Sagot took his face between her hands and he was so lost he let her. She pulled his face down to her level and washed his eyes with her tongue, which made him feel strange and loved, even as old as Sagot was. “Is that what I’m supposed to see?” She let him go. “Go home. I’ll call Ogot.” “What am I supposed to see? Is it over? Am I through with that?”

“I don’t know. Go home.”

* * *

* * *

XII

Ellud paced the floor and flung his arms out: “I can’t cover this!”

“You don’t have to.” Duun stayed seated. “I’m taking him this afternoon. I’ll want the copter on the roof, I’ll want the plane at Trusa, no slip-ups; take one off the line. I’ll take it myself.”

“Gods, your license is expired. I won’t have it. You don’t fly these damn things nowadays, the damn computers do. I’ll get you a pilot.” Ellud threw that out and lost his case.

“Do that. One hour. I’m headed out.” Duun went for the door.

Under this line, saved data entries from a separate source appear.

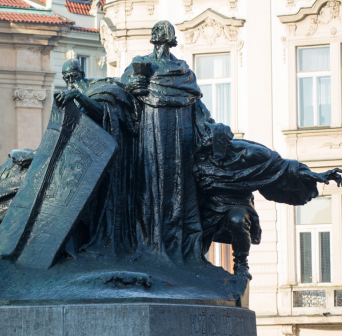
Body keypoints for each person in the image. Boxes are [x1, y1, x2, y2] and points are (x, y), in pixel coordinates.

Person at [193, 108, 342, 277]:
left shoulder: (250, 153)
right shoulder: (196, 158)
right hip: (209, 206)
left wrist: (317, 175)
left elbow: (285, 168)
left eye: (209, 149)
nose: (205, 154)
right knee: (189, 234)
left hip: (237, 203)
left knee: (237, 220)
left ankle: (241, 265)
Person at [121, 20, 205, 264]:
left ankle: (179, 247)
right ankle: (150, 243)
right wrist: (132, 88)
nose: (161, 42)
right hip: (150, 130)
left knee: (179, 186)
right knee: (149, 184)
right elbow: (122, 92)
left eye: (164, 37)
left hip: (180, 134)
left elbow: (196, 102)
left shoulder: (182, 69)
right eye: (159, 36)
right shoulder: (140, 64)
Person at [55, 59, 138, 256]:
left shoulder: (99, 88)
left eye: (73, 76)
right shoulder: (73, 98)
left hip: (105, 157)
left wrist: (78, 96)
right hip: (81, 158)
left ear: (81, 74)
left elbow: (103, 113)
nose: (71, 81)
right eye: (67, 78)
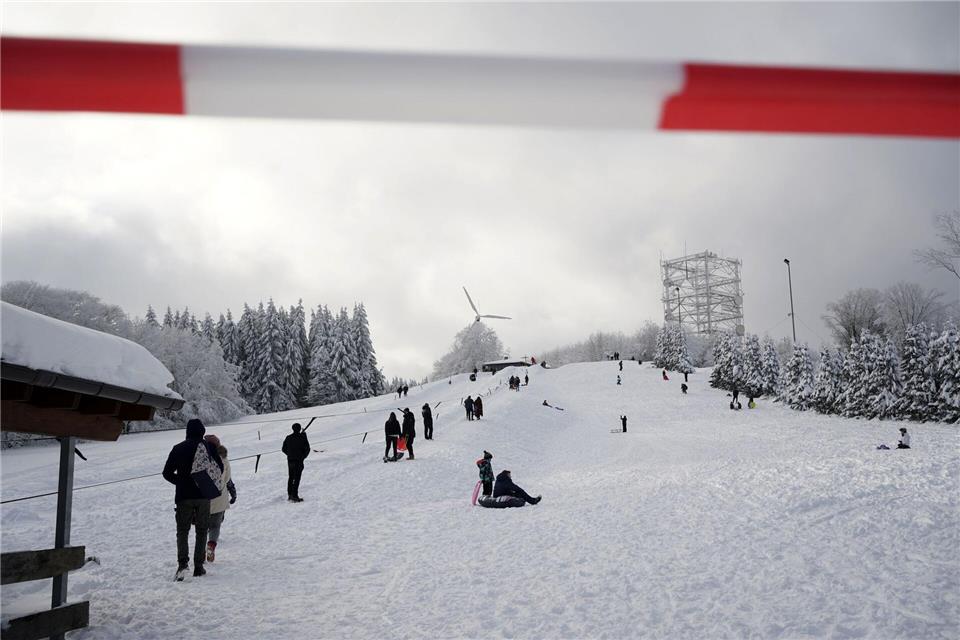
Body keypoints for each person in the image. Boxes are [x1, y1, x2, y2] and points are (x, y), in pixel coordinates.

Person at [163, 418, 224, 580]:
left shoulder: (178, 448)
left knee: (182, 531)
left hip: (183, 496)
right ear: (202, 431)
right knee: (202, 530)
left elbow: (166, 473)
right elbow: (219, 469)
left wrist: (181, 482)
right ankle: (199, 566)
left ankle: (182, 565)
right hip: (203, 496)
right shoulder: (208, 447)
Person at [204, 434, 236, 564]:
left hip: (204, 498)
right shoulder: (224, 459)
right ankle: (211, 545)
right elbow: (228, 479)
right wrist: (233, 492)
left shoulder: (202, 458)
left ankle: (200, 550)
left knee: (202, 526)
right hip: (220, 497)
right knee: (215, 526)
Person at [282, 423, 310, 502]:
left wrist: (290, 454)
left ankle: (290, 495)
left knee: (291, 477)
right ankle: (294, 496)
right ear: (299, 428)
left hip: (290, 460)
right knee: (297, 478)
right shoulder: (302, 437)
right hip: (299, 461)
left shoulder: (288, 437)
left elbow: (283, 449)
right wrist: (303, 457)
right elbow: (307, 448)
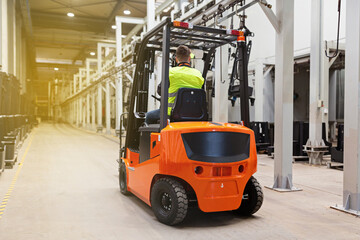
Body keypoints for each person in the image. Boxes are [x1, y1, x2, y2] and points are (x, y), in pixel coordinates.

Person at [145, 45, 204, 124]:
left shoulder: (170, 72)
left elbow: (160, 91)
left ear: (176, 59)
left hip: (171, 114)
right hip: (195, 114)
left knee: (149, 116)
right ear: (189, 58)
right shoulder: (198, 74)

“They’ll have my post, they’ll move the minute you’re clear of the roof, I’ll have councillors at this door.”

“Watch Shbit, that’s all. I’ll get him back for you.”

“The Guild won’t take him!”

“Is that hope they will or hope they won’t?”

Ellud stood there with his mouth open. Duun left.

Thorn hurried; he had a bundle under his arm that was a change of clothes, his and Duun’s and Duun’s gray cloak, wrapped around things they needed from the bath and tied with a cord; he had new winter-clothes on, quilted coat, baggy trousers, quilted boots: so did Duun, striding along beside him to the elevator.

“Where are we going, Duun?” Half protest and half question, third time posed. (Have I broken some rule, have I made Duun mad?) But he could not read Duun now, except that there were secrets and Duun was in a great hurry to get him out-(Outside?) He had not worn pants and coat since Sheon, in the coldest weather. Had never worn boots. It was only the beginning of fall.)

(He knows what I told Sagot. I’ve done something wrong! We’re running again, like we ran from Sheon-men with guns, people are hunting us- But that’s crazy. They wouldn’t. I haven’t talked to anyone I shouldn’t, I haven’t done anything-)

(Have I?)

The elevator door opened. Duun went through last and used a card to operate it. The elevator shot up and up, past all the floors between them and the roof.

The door whisked open in the cupola. Beyond the windows was true sky, gray cloud, a copter with its blades turning. Guards were waiting there to open the door for them and the wind skirled in with bitter chill. “Head down!” Duun yelled at him and ran, ducking low when he got near the copter. Thorn remembered that, ran, with the wind of the blades burning his face. He kept low until he reached the copter, and clambered in like Duun did, as fast as he could, flung himself into the seat and started fastening straps. (Like the simulator. But this isn’t. This is real.) The copter upped power and surged upward with a vengeance. The tops of Dsonan’s tall buildings spun dizzily into view, the deep chasms of rail-courses and maintenance-ways, the distant port with the gray light shining off the water beneath a smear of clouds.

“We’re going to the airport,” Duun told him, shouting in his ear. “We’ve got a plane waiting for us.”

Thorn looked at Duun with question available to be read. Pleading.

“We’re going up to Avenen,” Duun shouted at him. “The Guild headquarters. You’d better settle your mind on this trip, minnow. As many hatani as they can muster are going to be coming in there and you’re going to have to do it this time or not at all. There won’t be a second chance.”

“For what?”

“To get you Guild protection, that’s what.”

They ran from the copter to a building and shed their quilted winter gear for suits that hugged the body. Attendants impersonal as the meds worked at fastenings, jerking at them, two at a time, rough in their frantic haste: masks next, that dangled about their necks, and helmets with a microphone inside. “Run,” Duun said then, bending to snatch up the baggage, and they ran, out the door attendants held open for them, into a thunderous noisy building open at either end, where a plane sat with its fans at idle, a dip-nosed machine with stubby backswept wings. “This thing uses a runway,” Duun yelled over the noise. “We’re going to roll out from here-go round behind the wing, there’s a ladder.”